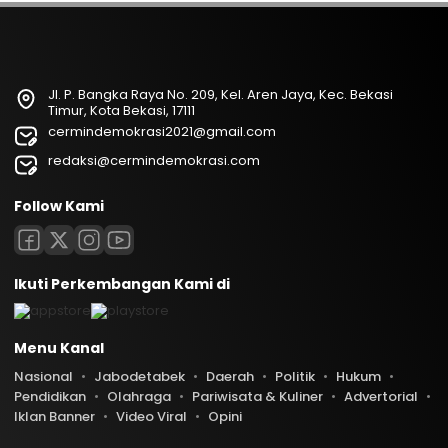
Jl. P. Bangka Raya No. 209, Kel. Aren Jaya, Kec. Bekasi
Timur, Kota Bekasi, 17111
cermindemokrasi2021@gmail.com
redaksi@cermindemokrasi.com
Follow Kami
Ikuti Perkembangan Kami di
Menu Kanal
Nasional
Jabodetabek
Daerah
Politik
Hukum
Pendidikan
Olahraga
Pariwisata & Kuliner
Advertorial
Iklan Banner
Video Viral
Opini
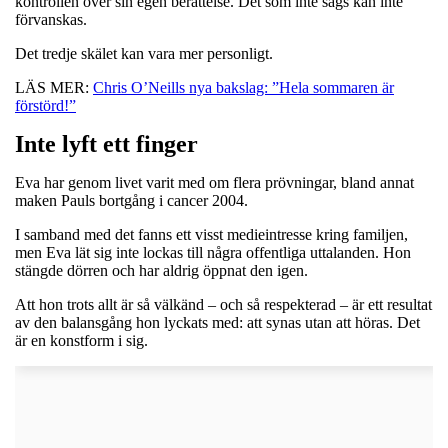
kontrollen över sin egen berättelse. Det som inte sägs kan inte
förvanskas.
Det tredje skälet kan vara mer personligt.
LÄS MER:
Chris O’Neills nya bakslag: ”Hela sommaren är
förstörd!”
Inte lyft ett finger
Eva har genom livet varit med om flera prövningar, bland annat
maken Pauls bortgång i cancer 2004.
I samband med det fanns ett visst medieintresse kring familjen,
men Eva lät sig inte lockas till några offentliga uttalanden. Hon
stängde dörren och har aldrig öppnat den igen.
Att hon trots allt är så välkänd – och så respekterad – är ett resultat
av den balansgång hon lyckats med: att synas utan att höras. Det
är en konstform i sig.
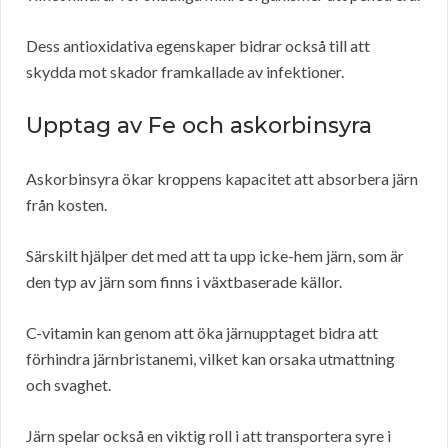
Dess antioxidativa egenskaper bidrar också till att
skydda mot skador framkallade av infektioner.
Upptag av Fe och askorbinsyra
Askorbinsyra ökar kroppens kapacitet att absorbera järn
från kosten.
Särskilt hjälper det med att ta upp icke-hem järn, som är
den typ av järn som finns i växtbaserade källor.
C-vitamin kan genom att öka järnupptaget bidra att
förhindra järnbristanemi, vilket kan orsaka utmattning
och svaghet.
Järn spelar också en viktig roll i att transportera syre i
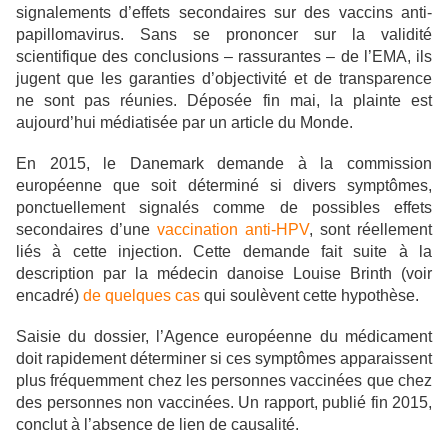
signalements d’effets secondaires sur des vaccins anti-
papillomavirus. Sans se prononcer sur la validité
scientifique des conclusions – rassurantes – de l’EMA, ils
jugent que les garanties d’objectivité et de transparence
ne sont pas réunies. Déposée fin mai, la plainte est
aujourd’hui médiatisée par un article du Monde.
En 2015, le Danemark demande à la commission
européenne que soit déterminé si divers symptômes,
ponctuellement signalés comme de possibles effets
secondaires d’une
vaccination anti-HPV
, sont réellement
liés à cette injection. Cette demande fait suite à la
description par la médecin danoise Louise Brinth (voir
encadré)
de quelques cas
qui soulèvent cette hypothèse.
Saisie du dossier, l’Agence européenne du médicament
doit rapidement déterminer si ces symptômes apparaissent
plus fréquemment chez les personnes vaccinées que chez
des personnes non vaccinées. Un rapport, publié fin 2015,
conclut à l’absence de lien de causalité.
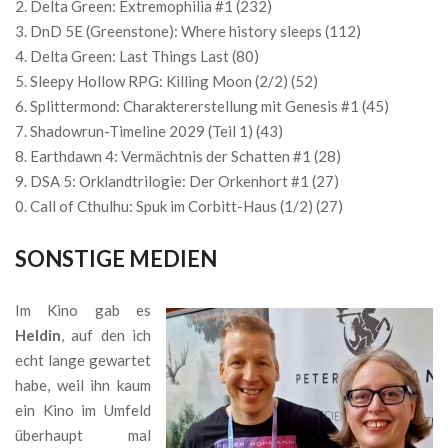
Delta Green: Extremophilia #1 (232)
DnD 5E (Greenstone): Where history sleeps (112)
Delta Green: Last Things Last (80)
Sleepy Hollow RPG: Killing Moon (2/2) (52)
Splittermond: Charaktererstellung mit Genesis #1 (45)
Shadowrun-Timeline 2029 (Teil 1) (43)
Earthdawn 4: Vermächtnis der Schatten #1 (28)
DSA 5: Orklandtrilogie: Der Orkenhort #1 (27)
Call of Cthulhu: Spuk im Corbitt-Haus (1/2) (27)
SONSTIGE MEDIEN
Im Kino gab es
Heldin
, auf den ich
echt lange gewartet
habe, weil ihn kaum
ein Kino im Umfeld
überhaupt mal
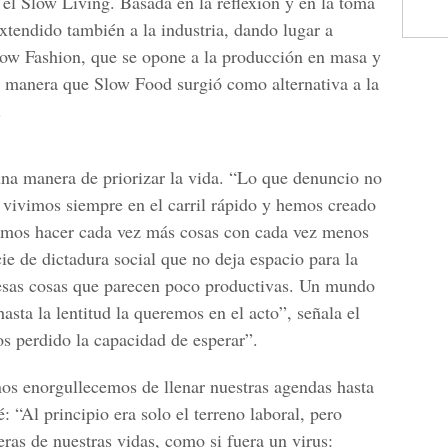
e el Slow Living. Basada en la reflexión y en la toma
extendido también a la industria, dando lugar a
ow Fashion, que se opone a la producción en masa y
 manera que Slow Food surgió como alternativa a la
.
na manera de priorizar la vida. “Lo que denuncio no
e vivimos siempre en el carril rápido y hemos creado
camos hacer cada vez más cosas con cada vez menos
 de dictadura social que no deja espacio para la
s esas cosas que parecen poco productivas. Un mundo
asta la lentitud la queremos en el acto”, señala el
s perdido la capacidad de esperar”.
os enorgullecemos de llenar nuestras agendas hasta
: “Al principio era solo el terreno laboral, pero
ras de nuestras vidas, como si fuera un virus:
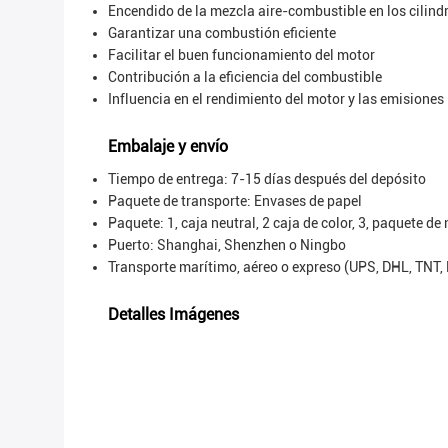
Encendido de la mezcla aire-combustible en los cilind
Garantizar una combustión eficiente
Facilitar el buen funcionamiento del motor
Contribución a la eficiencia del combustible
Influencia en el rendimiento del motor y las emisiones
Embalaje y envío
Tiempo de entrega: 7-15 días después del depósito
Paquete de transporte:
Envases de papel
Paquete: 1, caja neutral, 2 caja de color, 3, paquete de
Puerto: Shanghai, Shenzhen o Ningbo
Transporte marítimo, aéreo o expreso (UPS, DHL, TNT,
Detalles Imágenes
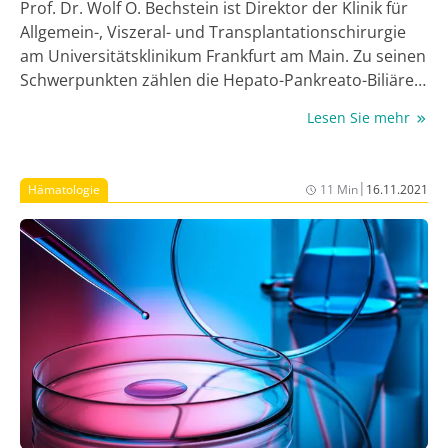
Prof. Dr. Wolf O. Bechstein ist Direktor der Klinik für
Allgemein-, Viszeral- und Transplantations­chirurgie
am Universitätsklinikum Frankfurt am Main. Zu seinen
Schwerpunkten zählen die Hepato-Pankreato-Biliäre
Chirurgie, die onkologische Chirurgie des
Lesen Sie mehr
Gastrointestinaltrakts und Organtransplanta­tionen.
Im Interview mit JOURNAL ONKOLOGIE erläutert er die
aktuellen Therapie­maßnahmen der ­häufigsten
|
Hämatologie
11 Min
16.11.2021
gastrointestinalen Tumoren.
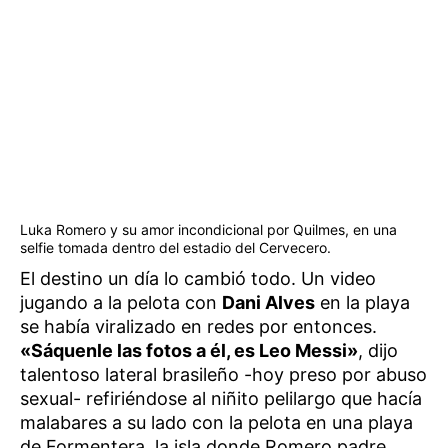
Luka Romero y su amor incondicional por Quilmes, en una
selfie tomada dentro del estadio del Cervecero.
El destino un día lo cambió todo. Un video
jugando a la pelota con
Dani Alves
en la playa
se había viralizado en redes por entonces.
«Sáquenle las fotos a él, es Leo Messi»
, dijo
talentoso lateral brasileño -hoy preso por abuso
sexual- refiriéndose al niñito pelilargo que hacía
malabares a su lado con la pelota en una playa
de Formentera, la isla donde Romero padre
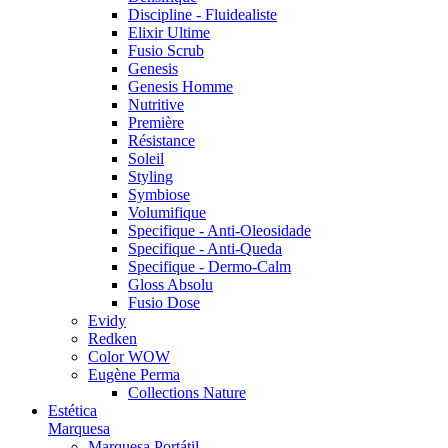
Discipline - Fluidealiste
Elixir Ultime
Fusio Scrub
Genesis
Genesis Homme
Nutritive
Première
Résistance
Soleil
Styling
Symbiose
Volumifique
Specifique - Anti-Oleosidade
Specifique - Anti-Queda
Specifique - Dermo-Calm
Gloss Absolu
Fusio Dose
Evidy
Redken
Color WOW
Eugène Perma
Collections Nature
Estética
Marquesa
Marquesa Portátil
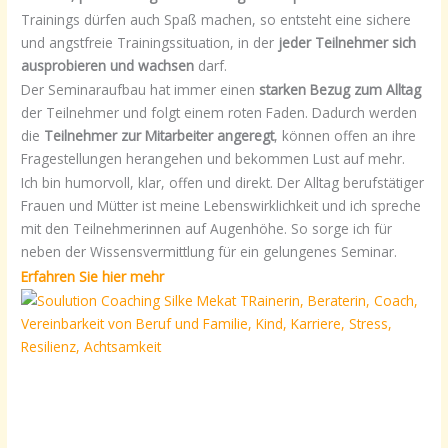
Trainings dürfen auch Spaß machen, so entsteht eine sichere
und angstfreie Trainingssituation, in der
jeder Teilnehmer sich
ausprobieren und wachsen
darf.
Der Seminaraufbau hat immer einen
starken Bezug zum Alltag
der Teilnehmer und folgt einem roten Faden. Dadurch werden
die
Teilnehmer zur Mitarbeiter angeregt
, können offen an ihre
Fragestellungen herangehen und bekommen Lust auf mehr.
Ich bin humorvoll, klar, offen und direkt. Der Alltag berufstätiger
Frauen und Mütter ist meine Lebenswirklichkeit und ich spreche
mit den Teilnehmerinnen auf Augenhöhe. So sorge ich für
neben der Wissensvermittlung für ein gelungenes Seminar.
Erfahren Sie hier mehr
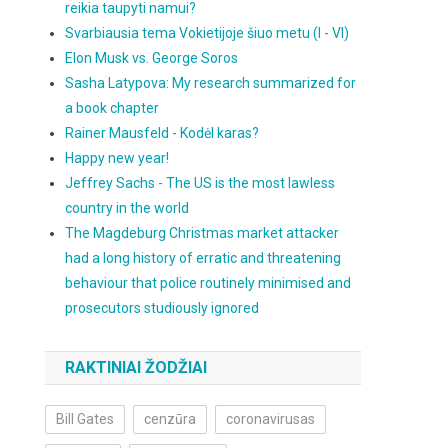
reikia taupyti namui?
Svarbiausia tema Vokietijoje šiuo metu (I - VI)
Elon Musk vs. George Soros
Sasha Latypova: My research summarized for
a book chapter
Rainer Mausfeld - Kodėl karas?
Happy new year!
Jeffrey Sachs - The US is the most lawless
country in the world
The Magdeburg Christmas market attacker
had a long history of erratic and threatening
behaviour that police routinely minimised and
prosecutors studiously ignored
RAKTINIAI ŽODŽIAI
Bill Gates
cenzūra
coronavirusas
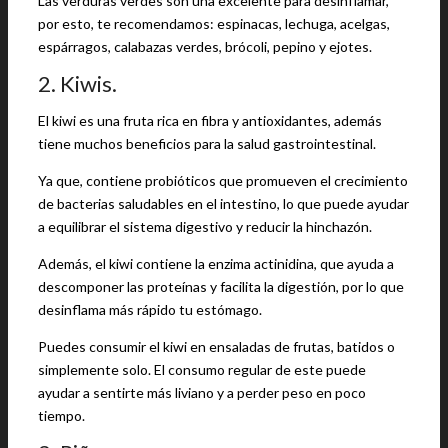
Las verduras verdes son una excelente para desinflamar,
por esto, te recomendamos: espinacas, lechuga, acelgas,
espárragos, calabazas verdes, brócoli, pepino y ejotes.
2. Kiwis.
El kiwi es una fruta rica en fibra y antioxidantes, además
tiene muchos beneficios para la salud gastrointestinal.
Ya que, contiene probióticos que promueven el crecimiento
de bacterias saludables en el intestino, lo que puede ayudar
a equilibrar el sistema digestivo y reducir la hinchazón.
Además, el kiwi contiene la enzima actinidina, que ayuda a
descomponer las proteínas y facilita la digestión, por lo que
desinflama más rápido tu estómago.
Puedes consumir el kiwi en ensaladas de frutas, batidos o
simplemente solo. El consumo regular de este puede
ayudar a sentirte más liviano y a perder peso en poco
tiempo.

→ REQUIREMENT
With the pictures removed, please retype each record exactly.

→ SOLUTION TO THE EXERCISE
Jl. P. Bangka Raya No. 209, Kel. Aren Jaya, Kec. Bekasi
Timur, Kota Bekasi, 17111
cermindemokrasi2021@gmail.com
redaksi@cermindemokrasi.com
Follow Kami
Ikuti Perkembangan Kami di
Menu Kanal
Nasional
Jabodetabek
Daerah
Politik
Hukum
Pendidikan
Olahraga
Pariwisata & Kuliner
Advertorial
Iklan Banner
Video Viral
Opini
kontrollen över sin egen berättelse. Det som inte sägs kan inte
förvanskas.
Det tredje skälet kan vara mer personligt.
LÄS MER:
Chris O’Neills nya bakslag: ”Hela sommaren är
förstörd!”
Inte lyft ett finger
Eva har genom livet varit med om flera prövningar, bland annat
maken Pauls bortgång i cancer 2004.
I samband med det fanns ett visst medieintresse kring familjen,
men Eva lät sig inte lockas till några offentliga uttalanden. Hon
stängde dörren och har aldrig öppnat den igen.
Att hon trots allt är så välkänd – och så respekterad – är ett resultat
av den balansgång hon lyckats med: att synas utan att höras. Det
är en konstform i sig.
Dess antioxidativa egenskaper bidrar också till att
skydda mot skador framkallade av infektioner.
Upptag av Fe och askorbinsyra
Askorbinsyra ökar kroppens kapacitet att absorbera järn
från kosten.
Särskilt hjälper det med att ta upp icke-hem järn, som är
den typ av järn som finns i växtbaserade källor.
C-vitamin kan genom att öka järnupptaget bidra att
förhindra järnbristanemi, vilket kan orsaka utmattning
och svaghet.
Järn spelar också en viktig roll i att transportera syre i
signalements d’effets secondaires sur des vaccins anti-
papillomavirus. Sans se prononcer sur la validité
scientifique des conclusions – rassurantes – de l’EMA, ils
jugent que les garanties d’objectivité et de transparence
ne sont pas réunies. Déposée fin mai, la plainte est
aujourd’hui médiatisée par un article du Monde.
En 2015, le Danemark demande à la commission
européenne que soit déterminé si divers symptômes,
ponctuellement signalés comme de possibles effets
secondaires d’une
vaccination anti-HPV
, sont réellement
liés à cette injection. Cette demande fait suite à la
description par la médecin danoise Louise Brinth (voir
encadré)
de quelques cas
qui soulèvent cette hypothèse.
Saisie du dossier, l’Agence européenne du médicament
doit rapidement déterminer si ces symptômes apparaissent
plus fréquemment chez les personnes vaccinées que chez
des personnes non vaccinées. Un rapport, publié fin 2015,
conclut à l’absence de lien de causalité.
Delta Green: Extremophilia #1 (232)
DnD 5E (Greenstone): Where history sleeps (112)
Delta Green: Last Things Last (80)
Sleepy Hollow RPG: Killing Moon (2/2) (52)
Splittermond: Charaktererstellung mit Genesis #1 (45)
Shadowrun-Timeline 2029 (Teil 1) (43)
Earthdawn 4: Vermächtnis der Schatten #1 (28)
DSA 5: Orklandtrilogie: Der Orkenhort #1 (27)
Call of Cthulhu: Spuk im Corbitt-Haus (1/2) (27)
SONSTIGE MEDIEN
Im Kino gab es
Heldin
, auf den ich
echt lange gewartet
habe, weil ihn kaum
ein Kino im Umfeld
überhaupt mal
e el Slow Living. Basada en la reflexión y en la toma
extendido también a la industria, dando lugar a
ow Fashion, que se opone a la producción en masa y
 manera que Slow Food surgió como alternativa a la
.
na manera de priorizar la vida. “Lo que denuncio no
e vivimos siempre en el carril rápido y hemos creado
camos hacer cada vez más cosas con cada vez menos
 de dictadura social que no deja espacio para la
s esas cosas que parecen poco productivas. Un mundo
asta la lentitud la queremos en el acto”, señala el
s perdido la capacidad de esperar”.
os enorgullecemos de llenar nuestras agendas hasta
: “Al principio era solo el terreno laboral, pero
ras de nuestras vidas, como si fuera un virus:
Encendido de la mezcla aire-combustible en los cilind
Garantizar una combustión eficiente
Facilitar el buen funcionamiento del motor
Contribución a la eficiencia del combustible
Influencia en el rendimiento del motor y las emisiones
Embalaje y envío
Tiempo de entrega: 7-15 días después del depósito
Paquete de transporte:
Envases de papel
Paquete: 1, caja neutral, 2 caja de color, 3, paquete de
Puerto: Shanghai, Shenzhen o Ningbo
Transporte marítimo, aéreo o expreso (UPS, DHL, TNT,
Detalles Imágenes
Prof. Dr. Wolf O. Bechstein ist Direktor der Klinik für
Allgemein-, Viszeral- und Transplantations­chirurgie
am Universitätsklinikum Frankfurt am Main. Zu seinen
Schwerpunkten zählen die Hepato-Pankreato-Biliäre
Chirurgie, die onkologische Chirurgie des
Lesen Sie mehr
Gastrointestinaltrakts und Organtransplanta­tionen.
Im Interview mit JOURNAL ONKOLOGIE erläutert er die
aktuellen Therapie­maßnahmen der ­häufigsten
|
Hämatologie
11 Min
16.11.2021
gastrointestinalen Tumoren.
Luka Romero y su amor incondicional por Quilmes, en una
selfie tomada dentro del estadio del Cervecero.
El destino un día lo cambió todo. Un video
jugando a la pelota con
Dani Alves
en la playa
se había viralizado en redes por entonces.
«Sáquenle las fotos a él, es Leo Messi»
, dijo
talentoso lateral brasileño -hoy preso por abuso
sexual- refiriéndose al niñito pelilargo que hacía
malabares a su lado con la pelota en una playa
de Formentera, la isla donde Romero padre
Discipline - Fluidealiste
Elixir Ultime
Fusio Scrub
Genesis
Genesis Homme
Nutritive
Première
Résistance
Soleil
Styling
Symbiose
Volumifique
Specifique - Anti-Oleosidade
Specifique - Anti-Queda
Specifique - Dermo-Calm
Gloss Absolu
Fusio Dose
Evidy
Redken
Color WOW
Eugène Perma
Collections Nature
Estética
Marquesa
Marquesa Portátil
Trainings dürfen auch Spaß machen, so entsteht eine sichere
und angstfreie Trainingssituation, in der
jeder Teilnehmer sich
ausprobieren und wachsen
darf.
Der Seminaraufbau hat immer einen
starken Bezug zum Alltag
der Teilnehmer und folgt einem roten Faden. Dadurch werden
die
Teilnehmer zur Mitarbeiter angeregt
, können offen an ihre
Fragestellungen herangehen und bekommen Lust auf mehr.
Ich bin humorvoll, klar, offen und direkt. Der Alltag berufstätiger
Frauen und Mütter ist meine Lebenswirklichkeit und ich spreche
mit den Teilnehmerinnen auf Augenhöhe. So sorge ich für
neben der Wissensvermittlung für ein gelungenes Seminar.
Erfahren Sie hier mehr
reikia taupyti namui?
Svarbiausia tema Vokietijoje šiuo metu (I - VI)
Elon Musk vs. George Soros
Sasha Latypova: My research summarized for
a book chapter
Rainer Mausfeld - Kodėl karas?
Happy new year!
Jeffrey Sachs - The US is the most lawless
country in the world
The Magdeburg Christmas market attacker
had a long history of erratic and threatening
behaviour that police routinely minimised and
prosecutors studiously ignored
RAKTINIAI ŽODŽIAI
Bill Gates
cenzūra
coronavirusas
Las verduras verdes son una excelente para desinflamar,
por esto, te recomendamos: espinacas, lechuga, acelgas,
espárragos, calabazas verdes, brócoli, pepino y ejotes.
2. Kiwis.
El kiwi es una fruta rica en fibra y antioxidantes, además
tiene muchos beneficios para la salud gastrointestinal.
Ya que, contiene probióticos que promueven el crecimiento
de bacterias saludables en el intestino, lo que puede ayudar
a equilibrar el sistema digestivo y reducir la hinchazón.
Además, el kiwi contiene la enzima actinidina, que ayuda a
descomponer las proteínas y facilita la digestión, por lo que
desinflama más rápido tu estómago.
Puedes consumir el kiwi en ensaladas de frutas, batidos o
simplemente solo. El consumo regular de este puede
ayudar a sentirte más liviano y a perder peso en poco
tiempo.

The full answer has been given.